Chris was kneeling beside her, the sand beneath his knees gray in the moonlight. He didn’t say anything, but she could hear his breathing, rough and almost shaking.
Inhaling hurt, but her lungs grabbed the oxygen and wouldn’t let her stop. Her voice came out as a croak. “So I should have just met Hunter at the car.”
“You were out for a long time.” Chris sounded frightened.
“Feels like it.” Then she paused. “How long really?”
“Maybe five minutes.” He ran a hand through wet hair. “God. You let go of my hand and—”
“Oh. Okay. This is my fault. Got it.”
He didn’t say anything for a long moment, and she listened to their breathing. The wind had gone, leaving the air soft against her skin. Her feet were still in the water.
“I’m sorry,” he said softly.
She rolled over and sat in the sand. The closest light came from a streetlamp about twenty feet behind them. Thank god, since her shirt was completely sealed to her chest. “Where are we?”
“About half a mile south of the party.” He pointed. She could see the glow of fire on the beach. “Do you want to start walking?”
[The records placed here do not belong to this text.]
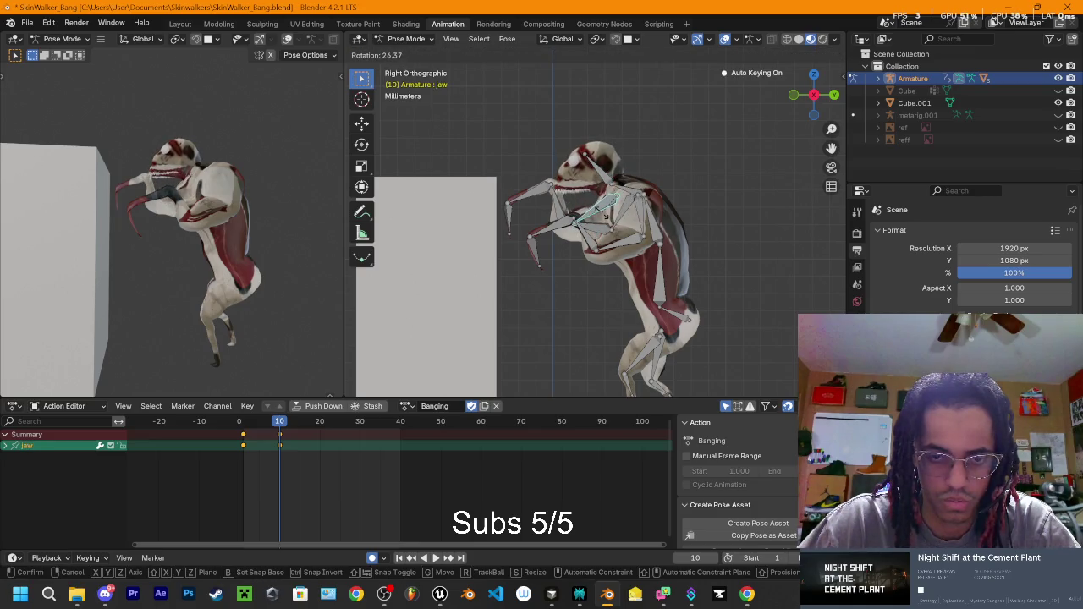
left_click(603, 227)
mouse_move(279, 427)
left_mouse_down()
mouse_move(242, 430)
mouse_move(290, 430)
mouse_move(251, 440)
mouse_move(300, 443)
mouse_move(297, 431)
left_mouse_up()
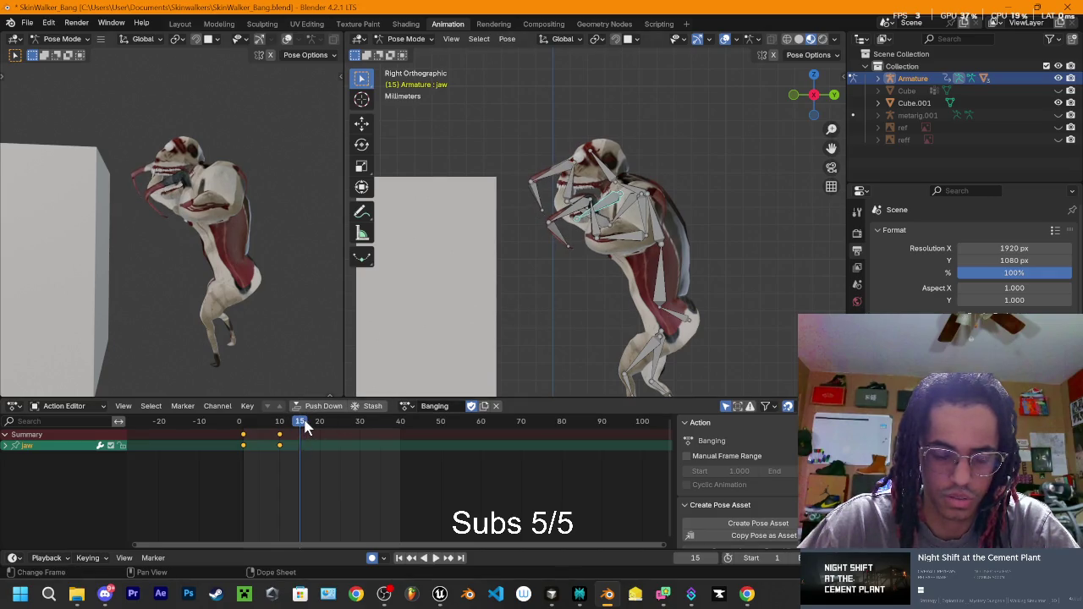
key("space")
key("space")
Step: At frame 20, rotate the left forearm and left hand to raise the left arm
left_click_drag(334, 426, 320, 426)
left_click(565, 175)
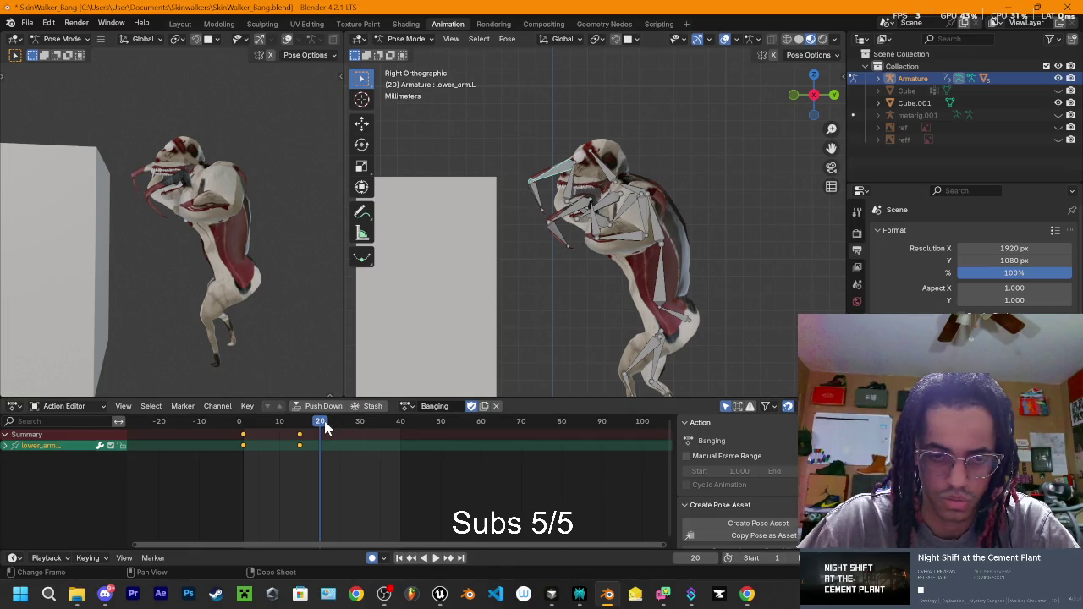
key("r")
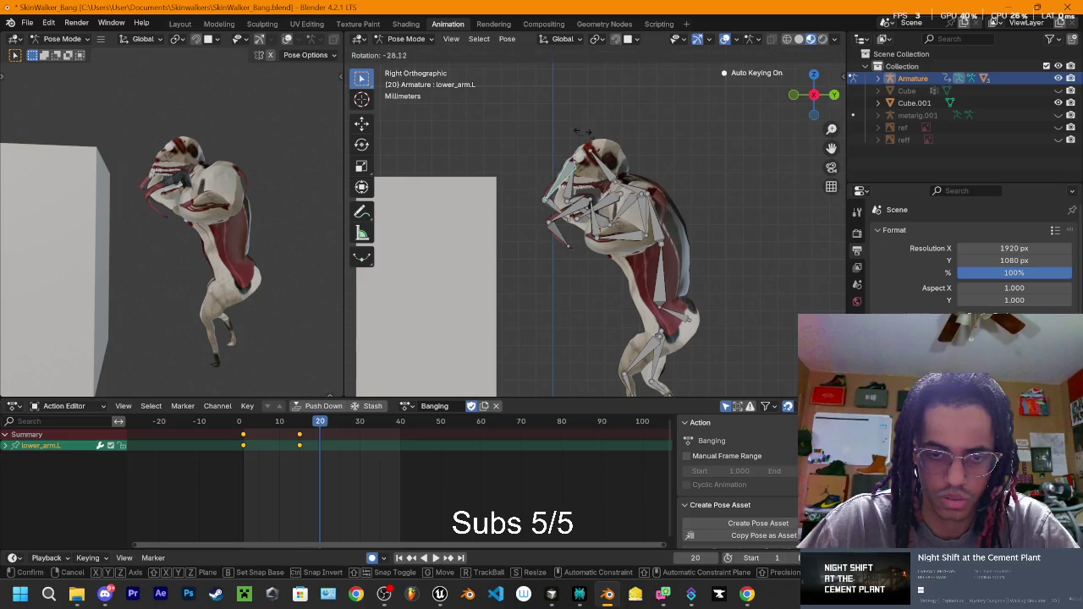
left_click(601, 167)
left_click(531, 161)
key("r")
left_click(567, 166)
left_click(565, 167)
key("r")
left_click(565, 166)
Becca shivered. She wasn’t ready to go back to that house. Not yet. She shook her head, then had to hug her arms across her chest. “He had a gun.”
“He was firing blindly. He couldn’t see us.”
“He had a gun.”
He nodded, looking at the water again. “I know.”
She’d seen that bullet pierce the water, close enough to touch. Tyler hated Chris and his brothers enough to kill them. She shivered again.
The water rolled up the sand to drift over her bare feet. It felt warm again, tropical almost.
In September.
Her head snapped sideways, but she couldn’t see Chris clearly in the darkness. He was looking out at the water, his expression resigned.
I need a frigging rainstorm. A drizzle. Fog, even.
“Do that again,” she said.
He didn’t look at her, but the water pulled higher along the sand, hanging for a moment to warm her, then receding with the tide.
She licked her lips, unsure how to proceed. Another swirl of warm water wrapped around her legs to drift down the beach again.
Chris scooped a handful of water out of the surf, letting it pool in his palm. He held it there for a moment, then spread his fingers to let the water trickle between them.
It never reached the wave below. The water dripped from his fingers to turn into steam in midair, where the wind caught it and pulled it into nothing.
She was just staring, when she really wanted to grab his hand and look for a hidden heater or something.
So she did that. His hand felt normal, warm and steady. Not even waterlogged, like hers felt.
“Show me again.”
He moved closer, scooping the water while her hand was attached to his. Water trickled between their joined fingers, turning to steam that wrapped around her wrist before drifting into the night.
She lifted her gaze and met his eyes. “So ... did you do the fire, too?”
“No.” He paused. “That was Gabriel.”
Her breathing caught, just for a moment. “And the wind was Nick?”
He didn’t volunteer anything further, just nodded and glanced over as if unsure what he’d find on her face.
“How?” she said.
He had to think about that for a while. Then he rolled forward onto his knees and drew a circle in the sand with his finger.
“Imagine everyone in the world lives inside this circle,” he said.
When she nodded, he drew a five-pointed star inside the circle. “Think of each of these points as one of the elements.”
“I’m assuming you’re not talking about the periodic table?”
He smiled, and there was a shred of relief to it. “No.”
“So fire, water, air, earth—” She thought of the landscaping business, the way she’d run from the house that first night and the grass had grabbed her sneakers. “Michael, right?”
“Yeah.”
She pointed at the star he’d drawn. “But there are five points.”